A court is not to interfere with a sentence unless it is manifestly excessive or disproportionate. M's actions amounted to an active and grave breach and the sentence was a matter for the judge's discretion. Given that the maximum sentence was two years imprisonment, the length of the sentence in this case was proportionate. The appeal was dismissed.
CIVIL EVIDENCE
[2011] UKSC 13
The appellant, J, appealed against a decision striking out his claim for negligence against the respondent psychologist, K. K had been instructed to prepare an expert report for J's claim for damages sustained in a road traffic accident. K's first report suggested a diagnosis of post-traumatic stress disorder. The expert for the defence concluded that J was exaggerating his symptoms. A joint statement was ordered and this was damaging to J's case. K had signed the joint statement without any comment or amendment and, as a result, the claim settled for a much smaller sum. J issued proceedings for negligence and K's defence was a plea of witness immunity in accordance with Stanton v Callaghan (2000) QB 75 CA (Civ Div). J's claim was struck out on the basis that Stanton was binding upon the court. On appeal, the issue was whether public policy continued to justify expert witness immunity from negligence in relation to the performance of their duties as an expert.
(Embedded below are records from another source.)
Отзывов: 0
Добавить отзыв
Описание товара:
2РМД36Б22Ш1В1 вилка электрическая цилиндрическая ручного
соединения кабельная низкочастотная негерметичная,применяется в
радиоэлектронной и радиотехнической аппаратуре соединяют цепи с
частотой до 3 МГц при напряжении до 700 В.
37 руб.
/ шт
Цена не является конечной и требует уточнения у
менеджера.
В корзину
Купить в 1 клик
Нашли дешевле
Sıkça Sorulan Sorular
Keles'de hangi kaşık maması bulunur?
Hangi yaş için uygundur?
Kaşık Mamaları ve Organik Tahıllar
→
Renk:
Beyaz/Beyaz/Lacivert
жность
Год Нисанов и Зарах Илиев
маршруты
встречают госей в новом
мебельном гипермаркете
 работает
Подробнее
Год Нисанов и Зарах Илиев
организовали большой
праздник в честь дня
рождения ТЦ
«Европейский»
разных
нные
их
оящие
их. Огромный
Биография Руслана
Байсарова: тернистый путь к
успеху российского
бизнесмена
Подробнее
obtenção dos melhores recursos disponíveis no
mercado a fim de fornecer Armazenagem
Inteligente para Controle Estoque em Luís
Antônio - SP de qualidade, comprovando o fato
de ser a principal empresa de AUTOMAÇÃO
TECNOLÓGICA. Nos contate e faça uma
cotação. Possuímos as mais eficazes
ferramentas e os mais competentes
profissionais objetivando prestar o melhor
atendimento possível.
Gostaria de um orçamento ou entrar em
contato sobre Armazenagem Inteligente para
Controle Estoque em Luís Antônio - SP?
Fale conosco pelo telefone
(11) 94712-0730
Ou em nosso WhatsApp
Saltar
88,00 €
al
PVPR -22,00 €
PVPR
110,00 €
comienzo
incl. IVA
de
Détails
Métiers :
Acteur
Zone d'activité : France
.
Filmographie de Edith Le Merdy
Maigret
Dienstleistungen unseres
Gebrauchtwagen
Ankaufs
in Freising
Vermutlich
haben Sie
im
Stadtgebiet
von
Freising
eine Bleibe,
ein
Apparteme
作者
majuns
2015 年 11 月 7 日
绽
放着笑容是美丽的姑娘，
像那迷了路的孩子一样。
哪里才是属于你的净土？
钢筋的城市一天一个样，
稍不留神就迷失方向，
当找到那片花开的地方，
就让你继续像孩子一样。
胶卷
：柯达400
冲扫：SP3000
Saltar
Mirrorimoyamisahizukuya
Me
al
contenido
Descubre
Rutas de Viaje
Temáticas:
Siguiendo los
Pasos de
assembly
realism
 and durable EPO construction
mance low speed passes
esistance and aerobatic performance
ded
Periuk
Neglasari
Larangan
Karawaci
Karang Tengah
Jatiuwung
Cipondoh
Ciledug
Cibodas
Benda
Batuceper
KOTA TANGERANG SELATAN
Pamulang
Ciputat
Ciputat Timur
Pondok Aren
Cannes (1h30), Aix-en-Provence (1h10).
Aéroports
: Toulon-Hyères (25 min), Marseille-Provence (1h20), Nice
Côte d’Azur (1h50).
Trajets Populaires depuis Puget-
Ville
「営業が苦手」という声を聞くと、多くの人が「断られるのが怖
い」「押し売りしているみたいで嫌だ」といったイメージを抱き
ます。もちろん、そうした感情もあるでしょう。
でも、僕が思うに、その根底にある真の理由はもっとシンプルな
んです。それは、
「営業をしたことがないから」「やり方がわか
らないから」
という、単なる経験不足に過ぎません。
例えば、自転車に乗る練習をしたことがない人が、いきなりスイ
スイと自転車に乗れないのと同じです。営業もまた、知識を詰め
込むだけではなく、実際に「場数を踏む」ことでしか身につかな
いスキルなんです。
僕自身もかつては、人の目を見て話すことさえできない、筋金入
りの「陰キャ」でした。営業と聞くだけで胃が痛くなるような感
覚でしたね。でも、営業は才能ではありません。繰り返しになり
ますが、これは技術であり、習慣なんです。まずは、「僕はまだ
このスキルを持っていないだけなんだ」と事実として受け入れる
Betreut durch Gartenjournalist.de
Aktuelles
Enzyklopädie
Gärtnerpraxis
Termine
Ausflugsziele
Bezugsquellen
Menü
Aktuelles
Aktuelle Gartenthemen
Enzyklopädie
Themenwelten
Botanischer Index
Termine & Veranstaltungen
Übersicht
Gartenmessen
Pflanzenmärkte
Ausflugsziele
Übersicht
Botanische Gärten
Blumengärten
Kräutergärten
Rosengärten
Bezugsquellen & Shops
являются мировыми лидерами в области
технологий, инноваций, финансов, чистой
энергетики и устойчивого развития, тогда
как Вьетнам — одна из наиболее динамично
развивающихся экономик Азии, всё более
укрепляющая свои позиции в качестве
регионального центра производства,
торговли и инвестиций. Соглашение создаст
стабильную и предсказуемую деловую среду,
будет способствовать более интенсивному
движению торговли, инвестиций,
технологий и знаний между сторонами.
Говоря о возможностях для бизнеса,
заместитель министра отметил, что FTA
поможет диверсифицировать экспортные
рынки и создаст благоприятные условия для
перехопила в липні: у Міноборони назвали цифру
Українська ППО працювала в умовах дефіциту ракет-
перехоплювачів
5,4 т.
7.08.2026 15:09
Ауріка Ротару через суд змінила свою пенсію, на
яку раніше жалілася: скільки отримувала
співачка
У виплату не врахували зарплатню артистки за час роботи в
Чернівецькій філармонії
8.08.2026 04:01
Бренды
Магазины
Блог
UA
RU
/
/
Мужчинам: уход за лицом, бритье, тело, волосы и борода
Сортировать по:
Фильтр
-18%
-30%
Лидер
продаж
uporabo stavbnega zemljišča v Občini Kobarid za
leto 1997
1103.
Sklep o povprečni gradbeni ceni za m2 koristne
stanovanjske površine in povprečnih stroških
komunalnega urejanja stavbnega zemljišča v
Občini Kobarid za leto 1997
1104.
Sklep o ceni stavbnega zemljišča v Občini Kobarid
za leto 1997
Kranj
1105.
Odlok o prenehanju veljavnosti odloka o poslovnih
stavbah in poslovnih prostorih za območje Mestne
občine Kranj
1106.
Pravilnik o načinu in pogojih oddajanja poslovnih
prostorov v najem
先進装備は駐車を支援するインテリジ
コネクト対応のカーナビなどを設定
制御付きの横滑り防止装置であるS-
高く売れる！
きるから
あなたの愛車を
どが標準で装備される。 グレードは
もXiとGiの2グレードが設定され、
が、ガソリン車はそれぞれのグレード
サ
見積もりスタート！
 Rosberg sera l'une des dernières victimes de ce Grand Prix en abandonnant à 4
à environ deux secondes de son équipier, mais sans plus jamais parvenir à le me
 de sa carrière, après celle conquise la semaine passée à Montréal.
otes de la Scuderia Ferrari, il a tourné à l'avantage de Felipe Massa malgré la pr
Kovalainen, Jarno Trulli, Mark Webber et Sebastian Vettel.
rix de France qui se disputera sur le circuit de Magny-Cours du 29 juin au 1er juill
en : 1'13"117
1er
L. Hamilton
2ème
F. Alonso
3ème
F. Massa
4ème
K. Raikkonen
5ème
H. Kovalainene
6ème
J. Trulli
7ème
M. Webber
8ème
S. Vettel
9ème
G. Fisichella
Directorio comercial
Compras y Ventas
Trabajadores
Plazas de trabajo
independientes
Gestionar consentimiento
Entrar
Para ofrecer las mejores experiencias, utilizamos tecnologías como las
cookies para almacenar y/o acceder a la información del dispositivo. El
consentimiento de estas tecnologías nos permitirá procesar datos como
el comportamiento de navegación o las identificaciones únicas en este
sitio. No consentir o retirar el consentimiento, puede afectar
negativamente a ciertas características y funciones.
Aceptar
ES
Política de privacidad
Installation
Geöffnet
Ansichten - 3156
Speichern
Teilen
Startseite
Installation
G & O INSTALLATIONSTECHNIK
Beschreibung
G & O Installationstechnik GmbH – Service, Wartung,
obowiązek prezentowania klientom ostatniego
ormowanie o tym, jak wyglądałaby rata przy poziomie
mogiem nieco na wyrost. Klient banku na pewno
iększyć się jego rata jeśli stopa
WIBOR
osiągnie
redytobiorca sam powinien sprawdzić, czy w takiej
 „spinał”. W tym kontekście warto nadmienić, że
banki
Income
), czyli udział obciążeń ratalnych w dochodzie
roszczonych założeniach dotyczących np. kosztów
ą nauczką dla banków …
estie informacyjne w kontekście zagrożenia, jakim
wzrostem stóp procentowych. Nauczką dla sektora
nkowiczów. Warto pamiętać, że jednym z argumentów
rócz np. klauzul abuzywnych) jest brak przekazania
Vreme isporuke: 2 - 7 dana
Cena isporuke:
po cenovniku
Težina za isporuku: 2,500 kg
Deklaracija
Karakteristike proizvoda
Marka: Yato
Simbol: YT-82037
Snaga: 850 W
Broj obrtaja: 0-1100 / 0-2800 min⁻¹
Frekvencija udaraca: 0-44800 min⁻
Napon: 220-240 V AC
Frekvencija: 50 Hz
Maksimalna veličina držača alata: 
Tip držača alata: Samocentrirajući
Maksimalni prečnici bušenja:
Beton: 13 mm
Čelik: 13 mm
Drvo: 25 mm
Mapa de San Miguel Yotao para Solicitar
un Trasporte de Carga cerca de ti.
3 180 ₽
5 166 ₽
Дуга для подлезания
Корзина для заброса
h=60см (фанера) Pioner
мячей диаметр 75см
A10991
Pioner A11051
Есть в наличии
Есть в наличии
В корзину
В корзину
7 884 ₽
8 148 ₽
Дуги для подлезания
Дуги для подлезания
Lord Hope and Lady Hale dissented. It was held that the primary case for conferring immunity from liability in negligence on experts was the effect that the risk of claims arising out of their conduct would have. An expert witness would be reluctant to provide services contrary to their client's interests if there was a risk that they would be sued. The effect of the immunity, therefore, was to preclude the client from suing for breach of duty where the expert's negligence was alleged to have adversely affected their case. The court held that the onus was on K to justify the immunity which she sought to rely on. There was no justification for the assumption that if expert witnesses were liable to be sued for breach of duty they would be discouraged from providing services at all. Furthermore, the justification that immunity was necessary to ensure the expert performed his duty to the court and gave his honest opinion even if that proved adverse to his client's case, was not made out. A witness of integrity faced with having to change his view would do so. Removal of the immunity from advocates had not led to any diminution of their readiness to perform their duty to the court and the same could be said for experts. It followed, therefore, that the immunity from suit for breach of duty that expert witnesses enjoyed in relation to their participation in legal proceedings should be abolished and Stanton overruled. J's appeal was allowed.